Demikian disampaikan mantan Ketua Mahkamah Konstitusi Jimly Asshiddiqie seusai seminar ”Kepahlawanan dan Konsistensi Perjuangan Mewujudkan Indonesia Berdasarkan Pancasila dan UUD 1945” di Surabaya, Jawa Timur, Senin (16/7). Hadir pula Gubernur Jawa Timur Soekarwo, Pemimpin Redaksi Majalah Prisma Daniel Dhakidae, dan sejarawan JJ Rizal.
”Kepahlawanan Soekarno ini dapat memasyarakatkan kembali identitas kebangsaan dan falsafah hidup bersama,” kata Jimly.
Wacana penetapan Soekarno sebagai pahlawan nasional ini dapat dilakukan sambil meluruskan catatan sejarah yang hilang mengenai proklamator dan salah satu pendiri bangsa ini.
Menurut Jimly, sejarah yang perlu diluruskan adalah peristiwa pencabutan mandat Soekarno oleh Majelis Permusyawaratan Rakyat Sementara tahun 1967. Pencabutan mandat itu dikaitkan dengan peristiwa Gerakan 30 September. Asumsi mengenai pelanggaran hukum yang dilakukan Soekarno sampai saat ini masih dibiarkan menggantung.
JJ Rizal mengatakan, persoalan hukum Soekarno yang menggantung sama saja seperti memfitnah Soekarno. Kondisi ini, jika dibiarkan, akan menuju pada kesimpulan bahwa pemikiran dan pandangan Soekarno sudah usang dan tidak lagi kontekstual. Kondisi ini membuka peluang besar munculnya manipulasi dan penipuan.

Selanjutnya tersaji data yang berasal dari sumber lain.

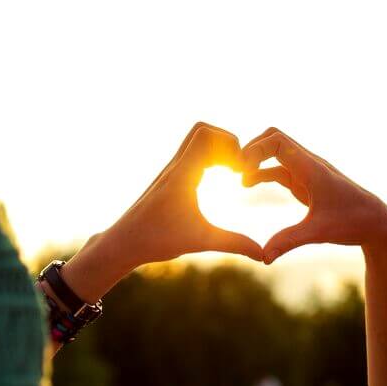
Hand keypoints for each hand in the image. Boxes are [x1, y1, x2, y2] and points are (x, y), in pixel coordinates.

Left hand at [105, 122, 263, 266]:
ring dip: (216, 149)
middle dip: (226, 142)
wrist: (123, 243)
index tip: (240, 170)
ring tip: (230, 173)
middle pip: (202, 130)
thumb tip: (263, 255)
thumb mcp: (201, 241)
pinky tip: (215, 181)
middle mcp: (174, 166)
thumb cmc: (157, 241)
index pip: (206, 135)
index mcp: (182, 174)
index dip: (230, 144)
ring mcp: (170, 170)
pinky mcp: (168, 178)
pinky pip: (190, 154)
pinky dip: (207, 158)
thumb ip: (234, 244)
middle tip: (238, 167)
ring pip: (194, 140)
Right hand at [241, 127, 386, 263]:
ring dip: (255, 161)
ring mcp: (307, 172)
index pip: (277, 140)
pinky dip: (262, 172)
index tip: (241, 169)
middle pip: (274, 138)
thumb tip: (263, 258)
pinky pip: (279, 169)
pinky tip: (248, 184)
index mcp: (311, 168)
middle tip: (234, 169)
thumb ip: (289, 241)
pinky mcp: (306, 183)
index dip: (255, 149)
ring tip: (238, 179)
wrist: (376, 223)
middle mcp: (309, 164)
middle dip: (252, 149)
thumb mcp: (319, 233)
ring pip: (275, 153)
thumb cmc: (353, 223)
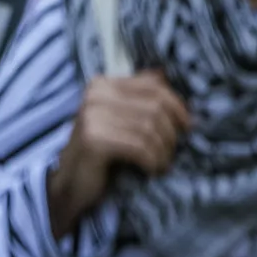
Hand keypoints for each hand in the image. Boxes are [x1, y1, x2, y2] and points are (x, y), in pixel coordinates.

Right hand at [47, 73, 190, 237]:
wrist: (70, 184)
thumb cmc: (102, 152)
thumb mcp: (120, 119)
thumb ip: (138, 95)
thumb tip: (164, 73)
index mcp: (101, 85)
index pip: (153, 86)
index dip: (177, 106)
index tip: (186, 127)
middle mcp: (94, 96)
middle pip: (155, 107)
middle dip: (171, 133)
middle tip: (171, 152)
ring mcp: (91, 117)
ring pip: (150, 129)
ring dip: (163, 151)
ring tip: (162, 164)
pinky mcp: (94, 140)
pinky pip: (140, 148)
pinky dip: (153, 162)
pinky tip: (151, 171)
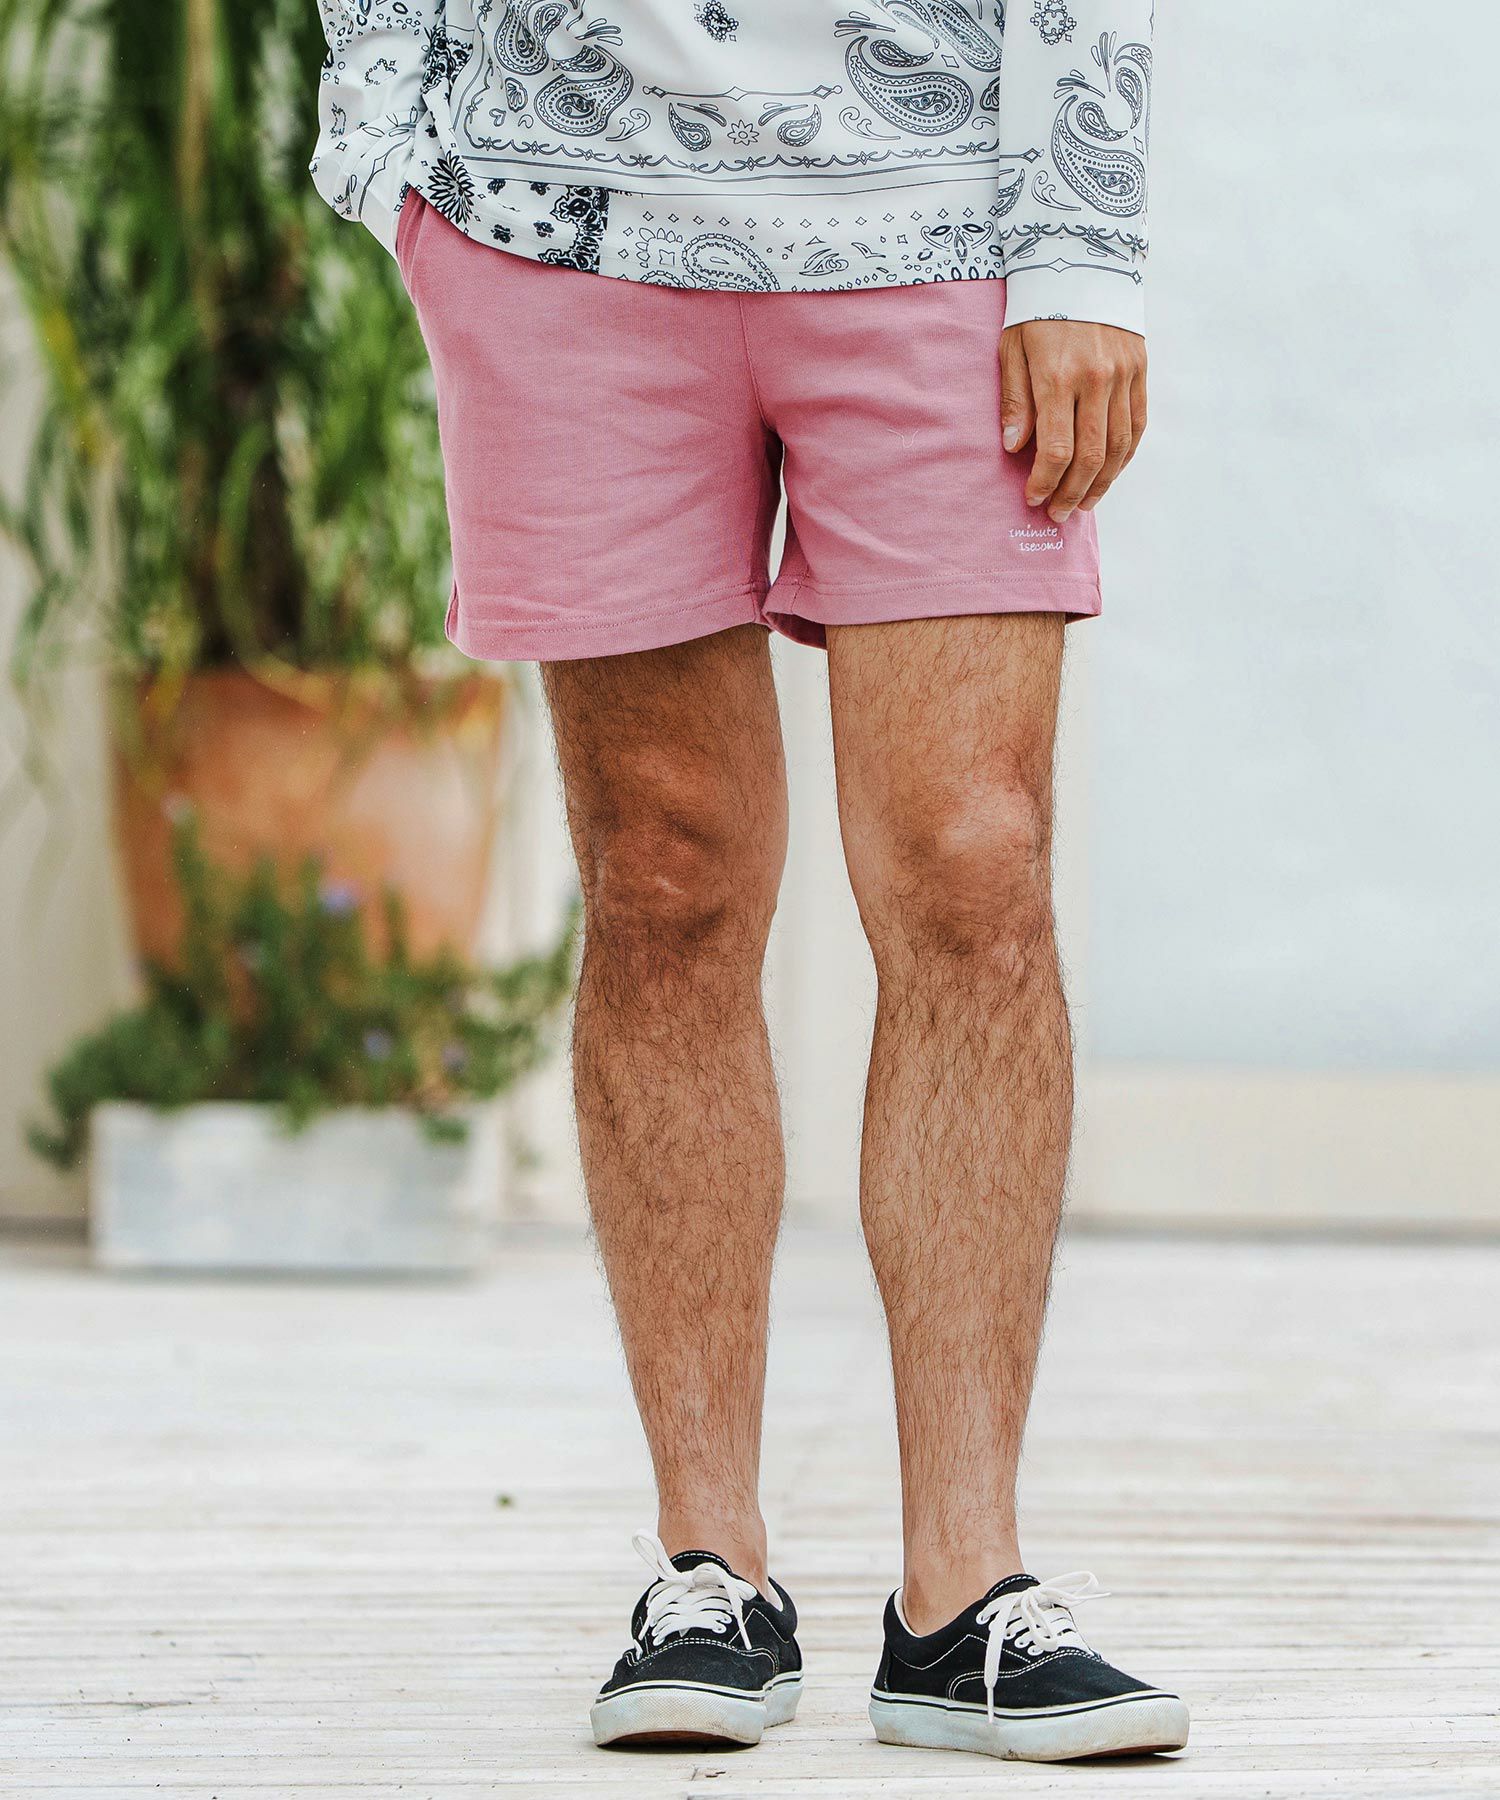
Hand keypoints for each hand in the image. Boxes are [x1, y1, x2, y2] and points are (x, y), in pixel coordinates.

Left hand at [1000, 320, 1147, 523]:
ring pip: (1118, 446)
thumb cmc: (1038, 308)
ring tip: (1084, 503)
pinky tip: (1110, 473)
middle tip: (1058, 513)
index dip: (1045, 482)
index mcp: (1059, 377)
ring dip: (1101, 482)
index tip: (1033, 498)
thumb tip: (1015, 448)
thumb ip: (1016, 401)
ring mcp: (1124, 375)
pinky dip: (1125, 455)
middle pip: (1090, 456)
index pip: (1057, 449)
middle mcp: (1097, 380)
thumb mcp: (1012, 348)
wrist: (1082, 261)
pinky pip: (1138, 424)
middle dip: (1072, 492)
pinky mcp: (1140, 369)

“Tokoh politik yang tidak bermoral bisa mengaku setia pada ajaran Soekarno. Padahal, mereka menjalankan kebijakan dan program yang justru bertentangan dengan prinsip Soekarno,” kata Rizal.
Jimly mengatakan, hasil seminar mengenai kepahlawanan itu akan ditindaklanjuti akademisi. Jimly berharap paling lambat tahun 2013 Soekarno sudah dapat ditetapkan sebagai pahlawan nasional.